Resolution analysis of marine seismic full waveform data by Bayesian inversion

Abstract:

The Bayesian posterior density function (PDF) of earth models that fit full waveform seismic data convey information on the uncertainty with which the elastic model parameters are resolved. In this work, we apply the trans-dimensional reversible jump Markov Chain Monte Carlo method (RJ-MCMC) for the 1D inversion of noisy synthetic full-waveform seismic data in the frequency-wavenumber domain. While seismic full waveform inversion (FWI) is a powerful method for characterizing subsurface elastic parameters, the uncertainty in the inverted models has remained poorly known, if at all and is highly initial model dependent. The Bayesian method we use is trans-dimensional in that the number of model layers is not fixed, and flexible such that the layer boundaries are free to move around. The resulting parameterization does not require regularization to stabilize the inversion.

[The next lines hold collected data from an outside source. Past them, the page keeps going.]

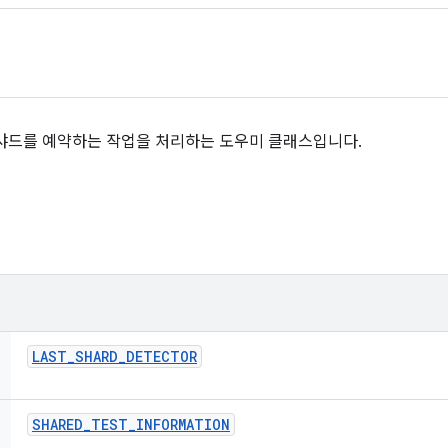
샤드를 예약하는 작업을 처리하는 도우미 클래스입니다.
LAST
_
SHARD
_
DETECTOR
SHARED
_
TEST
_
INFORMATION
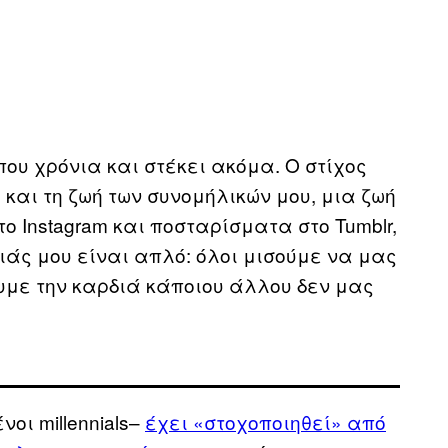
που χρόνια και στέκει ακόμα. Ο στίχος
 και τη ζωή των συνομήλικών μου, μια ζωή
 Instagram και ποσταρίσματα στο Tumblr,
νιάς μου είναι απλό: όλοι μισούμε να μας
υμε την καρδιά κάποιου άλλου δεν μας
οι millennials–
έχει «στοχοποιηθεί» από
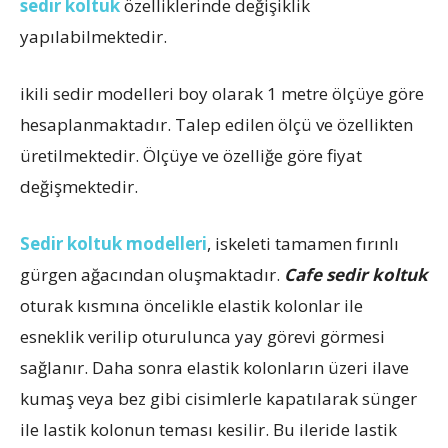
sedir koltuk
özelliklerinde değişiklik
yapılabilmektedir.
ikili sedir modelleri boy olarak 1 metre ölçüye göre
hesaplanmaktadır. Talep edilen ölçü ve özellikten
üretilmektedir. Ölçüye ve özelliğe göre fiyat
değişmektedir.
Sedir koltuk modelleri
, iskeleti tamamen fırınlı
gürgen ağacından oluşmaktadır.
Cafe sedir koltuk
oturak kısmına öncelikle elastik kolonlar ile
esneklik verilip oturulunca yay görevi görmesi
sağlanır. Daha sonra elastik kolonların üzeri ilave
kumaş veya bez gibi cisimlerle kapatılarak sünger
ile lastik kolonun teması kesilir. Bu ileride lastik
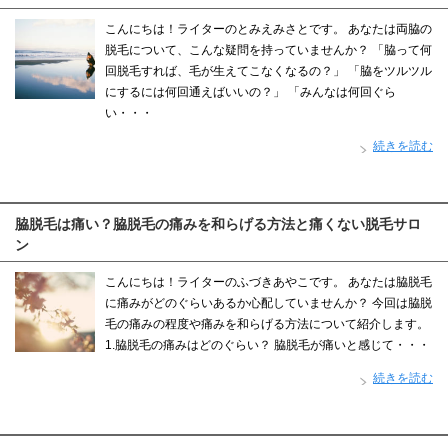
こんにちは！ライターのとみえみさとです。 あなたは両脇の
脱毛について、こんな疑問を持っていませんか？ 「脇って何
回脱毛すれば、毛が生えてこなくなるの？」 「脇をツルツル
にするには何回通えばいいの？」 「みんなは何回ぐら
い・・・
続きを読む
脇脱毛は痛い？脇脱毛の痛みを和らげる方法と痛くない脱毛サロ
ン
こんにちは！ライターのふづきあやこです。 あなたは脇脱毛
に痛みがどのぐらいあるか心配していませんか？ 今回は脇脱
毛の痛みの程度や痛みを和らげる方法について紹介します。
1.脇脱毛の痛みはどのぐらい？ 脇脱毛が痛いと感じて・・・
続きを読む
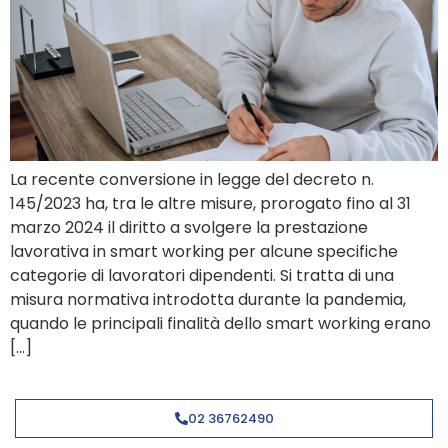
La recente conversione in legge del decreto n.
145/2023 ha, tra le altre misure, prorogato fino al 31
marzo 2024 il diritto a svolgere la prestazione
lavorativa in smart working per alcune specifiche
categorie di lavoratori dipendenti. Si tratta di una
misura normativa introdotta durante la pandemia,
quando le principali finalità dello smart working erano
[…]
02 36762490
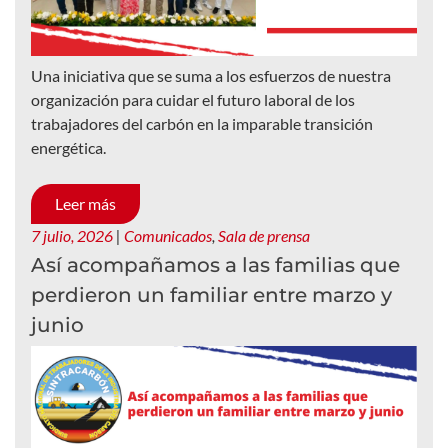
Una iniciativa que se suma a los esfuerzos de nuestra
organización para cuidar el futuro laboral de los
trabajadores del carbón en la imparable transición
energética.
Leer más
7 julio, 2026
|
Comunicados
,
Sala de prensa
Así acompañamos a las familias que
perdieron un familiar entre marzo y
junio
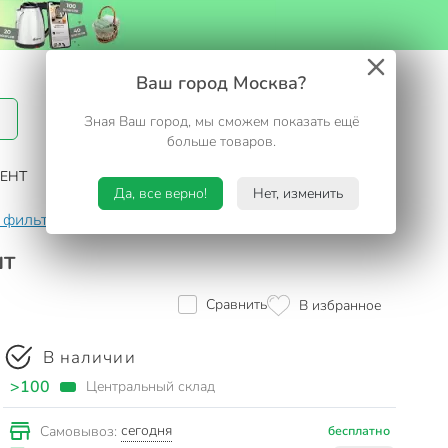
Вход / Регистрация
Ваш город Москва?
Зная Ваш город, мы сможем показать ещё
Избранное
Корзина
больше товаров.
ЕНТ
САД И ОГОРОД
ТУРИЗМ. ОТДЫХ НА ДАЧЕ
Да, все верно!
Нет, изменить
 фильтров-кувшинов
Картридж для фильтра-кувшина Барь
шт
Сравнить
В избранное
В наличии
>100
Центральный склад
сегодня
Самовывоз:
бесплатно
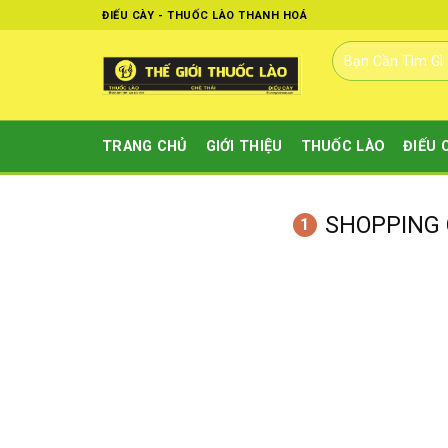
Skip
ĐIẾU CÀY - THUỐC LÀO THANH HOÁ
to
Tìm
content
kiếm:
TRANG CHỦ
GIỚI THIỆU
THUỐC LÀO
ĐIẾU 
SHOPPING
1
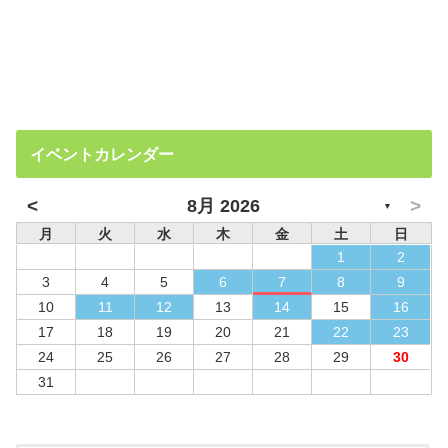
イベントカレンダー
<
>
8月 2026
▼
月
火
水
木
金
土
日
1
2
3
4
5
6
7
8
9
10
11
12
13
14
15
16
17
18
19
20
21
22
23
24
25
26
27
28
29
30
31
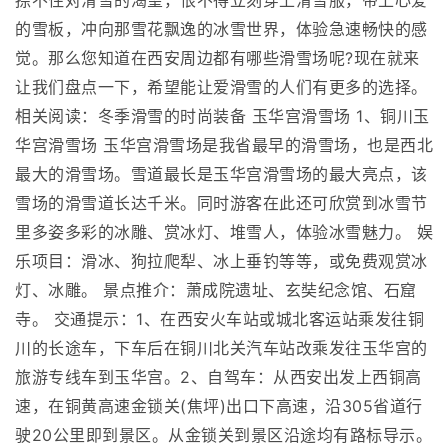
捺不住对滑雪的渴望，恨不得立刻穿上滑雪服，带上心爱
的雪板，冲向那雪花飘逸的冰雪世界，体验急速畅快的感
觉。那么您知道在西安周边都有哪些滑雪场呢?现在就来
让我们盘点一下，希望能让爱滑雪的人们有更多的选择。
相关阅读：冬季滑雪的时尚装备 玉华宫滑雪场 1、铜川玉
华宫滑雪场 玉华宫滑雪场是我省最早的滑雪场，也是西北
最大的滑雪场。雪道最长是玉华宫滑雪场的最大亮点，该
雪场的滑雪道长达千米。同时游客在此还可欣赏到冰雪节
里多姿多彩的冰雕、赏冰灯、堆雪人，体验冰雪魅力。 娱
乐项目：滑冰、狗拉爬犁、冰上垂钓等等，或免费观赏冰
灯、冰雕。 景点推介：萧成院遗址、玄奘纪念馆、石窟
寺。 交通提示：1、在西安火车站或城北客运站乘发往铜
川的长途车，下车后在铜川北关汽车站改乘发往玉华宫的
旅游专线车到玉华宫。2、自驾车：从西安出发上西铜高
速，在铜黄高速金锁关(焦坪)出口下高速，沿305省道行
驶20公里即到景区。从金锁关到景区沿途均有路标导示。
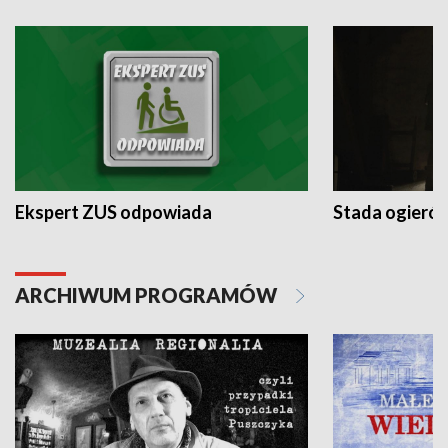
Ekspert ZUS odpowiada
Stada ogieró
ARCHIWUM PROGRAMÓW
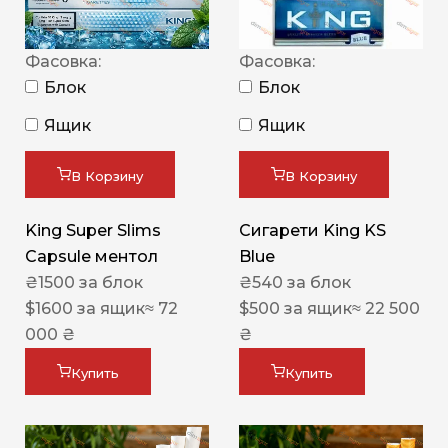
Фасовка:
Фасовка:
Блок
Блок
Ящик
Ящик
В Корзину
В Корзину
King Super Slims
Сигарети King KS
Capsule ментол
Blue
₴
1500
за блок
₴
540
за блок
$
1600
за ящик
≈ 72
$
500
за ящик
≈ 22 500
000 ₴
₴
Купить
Купить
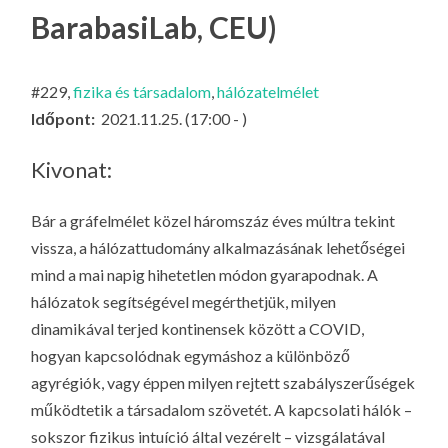
LA
BarabasiLab, CEU)
G
O
#229,
fizika és társadalom
,
hálózatelmélet
KI
Időpont:
2021.11.25. (17:00 - )
G
Kivonat:
Bár a gráfelmélet közel háromszáz éves múltra tekint
vissza, a hálózattudomány alkalmazásának lehetőségei
mind a mai napig hihetetlen módon gyarapodnak. A
hálózatok segítségével megérthetjük, milyen
dinamikával terjed kontinensek között a COVID,
hogyan kapcsolódnak egymáshoz a különböző
agyrégiók, vagy éppen milyen rejtett szabályszerűségek
működtetik a társadalom szövetét. A kapcsolati hálók –
sokszor fizikus intuíció által vezérelt – vizsgálatával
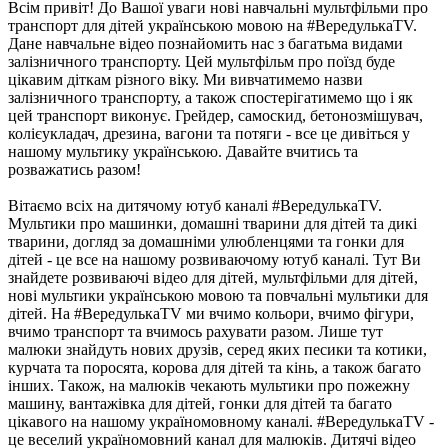
Всім привіт! До Вашої уваги нові навчальні мультфільми про
транспорт для дітей українською мовою на #ВередулькаTV.
Дане навчальне відео познайомить нас з багатьма видами
залізничного транспорту. Цей мультфільм про поїзд буде
цікавим діткам різного віку. Ми вивчатимемо назви
залізничного транспорту, а також спостерігатимемо що і як
цей транспорт виконує. Грейдер, самоскид, бетонозмішувач,
колієукладач, дрезина, вагони та потяги - все це дивіться у
нашому мультику українською. Давайте вчитись та
розважатись разом!
Вітаємо всіх на дитячому ютуб каналі #ВередулькаТV.
Мультики про машинки, домашні тварини для дітей та дикі
тварини, догляд за домашніми улюбленцями та гонки для
дітей - це все на нашому розвиваючому ютуб каналі. Тут Ви
знайдете розвиваючі відео для дітей, мультфільми для дітей,
нові мультики українською мовою та повчальні мультики для
дітей. На #ВередулькаТV ми вчимо кольори, вчимо фігури,
вчимо транспорт та вчимось рахувати разом. Лише тут
малюки знайдуть нових друзів, серед яких песики та котики,
курчата та поросята, корова для дітей та кінь, а також багато
інших. Також, на малюків чекають мультики про пожежну
машину, вантажівка для дітей, гонки для дітей та багато
цікавого на нашому україномовному каналі. #ВередулькаТV -
це веселий україномовний канал для малюків. Дитячі відео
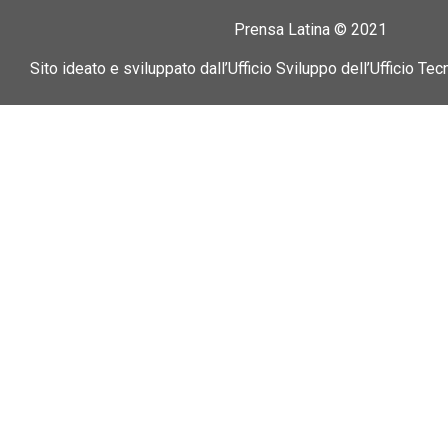
Prensa Latina © 2021
Sito ideato e sviluppato dall’Ufficio Sviluppo dell’Ufficio Tec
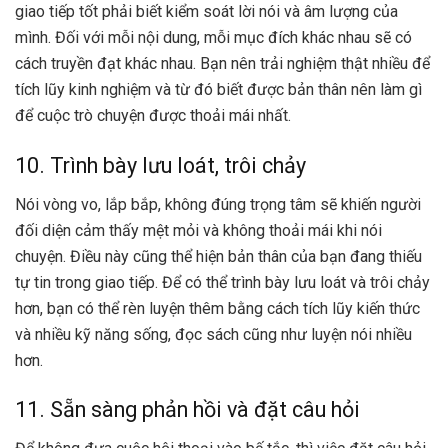
giao tiếp tốt phải biết kiểm soát lời nói và âm lượng của
mình. Đối với mỗi nội dung, mỗi mục đích khác nhau sẽ có
cách truyền đạt khác nhau. Bạn nên trải nghiệm thật nhiều để
tích lũy kinh nghiệm và từ đó biết được bản thân nên làm gì
để cuộc trò chuyện được thoải mái nhất.
10. Trình bày lưu loát, trôi chảy
Nói vòng vo, lắp bắp, không đúng trọng tâm sẽ khiến người
đối diện cảm thấy mệt mỏi và không thoải mái khi nói
chuyện. Điều này cũng thể hiện bản thân của bạn đang thiếu
tự tin trong giao tiếp. Để có thể trình bày lưu loát và trôi chảy
hơn, bạn có thể rèn luyện thêm bằng cách tích lũy kiến thức
và nhiều kỹ năng sống, đọc sách cũng như luyện nói nhiều
hơn.
11. Sẵn sàng phản hồi và đặt câu hỏi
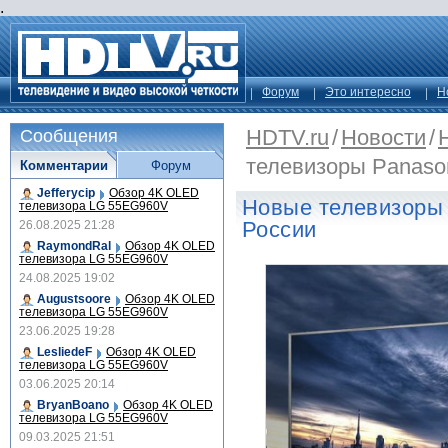
.
Форум
Это интересно
Н
HDTV.ru
/
Новости
/
Сообщения
телевизоры Panaso
Комментарии
Форум
Jefferycip
Обзор 4K OLED
Новые телевизоры 
телевизора LG 55EG960V
России
26.08.2025 21:28
RaymondRal
Обзор 4K OLED
телевизора LG 55EG960V
24.08.2025 19:02
Augustsoore
Обзор 4K OLED
телевизора LG 55EG960V
23.06.2025 19:28
LesliedeF
Обзор 4K OLED
телевизора LG 55EG960V
03.06.2025 20:14
BryanBoano
Обзор 4K OLED
телевизора LG 55EG960V
09.03.2025 21:51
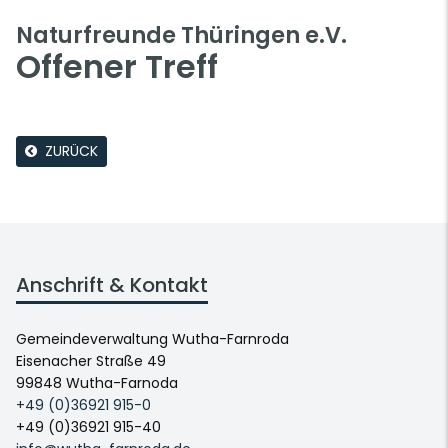
Naturfreunde Thüringen e.V.
Offener Treff
ZURÜCK
Anschrift & Kontakt
Gemeindeverwaltung Wutha-Farnroda
Eisenacher Straße 49
99848 Wutha-Farnoda
+49 (0)36921 915-0
+49 (0)36921 915-40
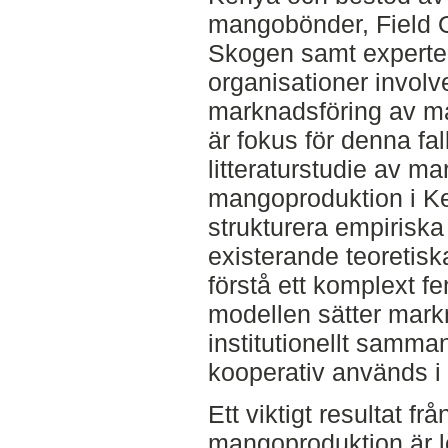
mangobönder, Field Of
Skogen samt experte
organisationer involv
marknadsföring av m
är fokus för denna fa
litteraturstudie av ma
mangoproduktion i Ken
strukturera empiriska
existerande teoretiska
förstå ett komplext f
modellen sätter markn
institutionellt samm
kooperativ används i 
Ett viktigt resultat frå
mangoproduktion är 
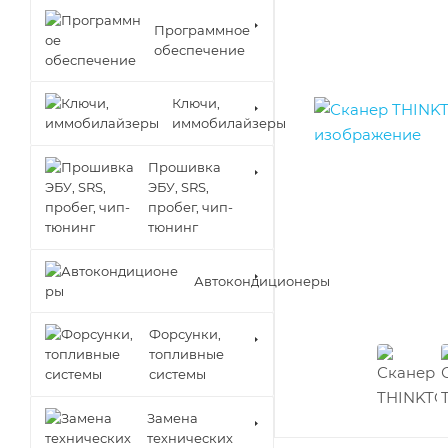
Программное
обеспечение
Ключи,
иммобилайзеры
Прошивка
ЭБУ, SRS,
пробег, чип-
тюнинг
Автокондиционеры
Форсунки,
топливные
системы
Замена
технических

Depth resolution is traded off with the number of layers, providing an estimate of uncertainty in elastic parameters (compressional and shear velocities Vp and Vs as well as density) with depth. We find that in the absence of additional constraints, Bayesian inversion can result in a wide range of posterior PDFs on Vp, Vs and density. These PDFs range from being clustered around the true model, to those that contain little resolution of any particular features other than those in the near surface, depending on the particular data and target geometry. We present results for a suite of different frequencies and offset ranges, examining the differences in the posterior model densities thus derived. Though these results are for a 1D earth, they are applicable to areas with simple, layered geology and provide valuable insight into the resolving capabilities of FWI, as well as highlight the challenges in solving a highly non-linear problem. The RJ-MCMC method also presents a tantalizing possibility for extension to 2D and 3D Bayesian inversion of full waveform seismic data in the future, as it objectively tackles the problem of model selection (i.e., the number of layers or cells for parameterization), which could ease the computational burden of evaluating forward models with many parameters.